Le reste des idées de Léonard de Vinci porte la marque d’un vigoureux naturalisme. Il regarde l’âme, soit comme le principe de la perception, du souvenir et de la pensée, soit comme le principe formateur de l’organisme. Si nous désirons en savoir davantage sur l’âme, il nous renvoie aux moines, « ces pères du peuple qui par l’inspiration connaissent tous les mystères ». Il émet (ainsi que par la suite Montaigne et Bruno) l’idée du mouvement circulaire de la matière dans le monde organique et inorganique et en tire une singulière conclusion qui ne réapparaît que longtemps après chez Diderot. « Dans la matière qui meurt la vie subsiste sans qu’on s’en aperçoive ; lorsque cette matière passe dans les organes nutritifs des êtres vivants, elle s’éveille à une nouvelle vie sensible et spirituelle. » Conséquemment, il voit dans l’aspiration et dans l’attente perpétuelle de l’homme une preuve de ce qui se fait sentir dans la nature même, dont l’homme est le symbole.

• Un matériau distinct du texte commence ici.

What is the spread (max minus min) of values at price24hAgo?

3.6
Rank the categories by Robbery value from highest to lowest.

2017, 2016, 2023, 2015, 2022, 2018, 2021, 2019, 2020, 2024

Malgré tout l’intérêt qu’offrent ces indications, elles ne lui valent pas la place éminente qu’il occupe dans l’histoire de la pensée ; il la doit à l’idée de la combinaison de l’expérience avec la pensée exacte. Un siècle dut s’écouler avant que le développement de cette idée pût être continué par de grands savants qui devaient nécessairement la découvrir en suivant leurs voies propres.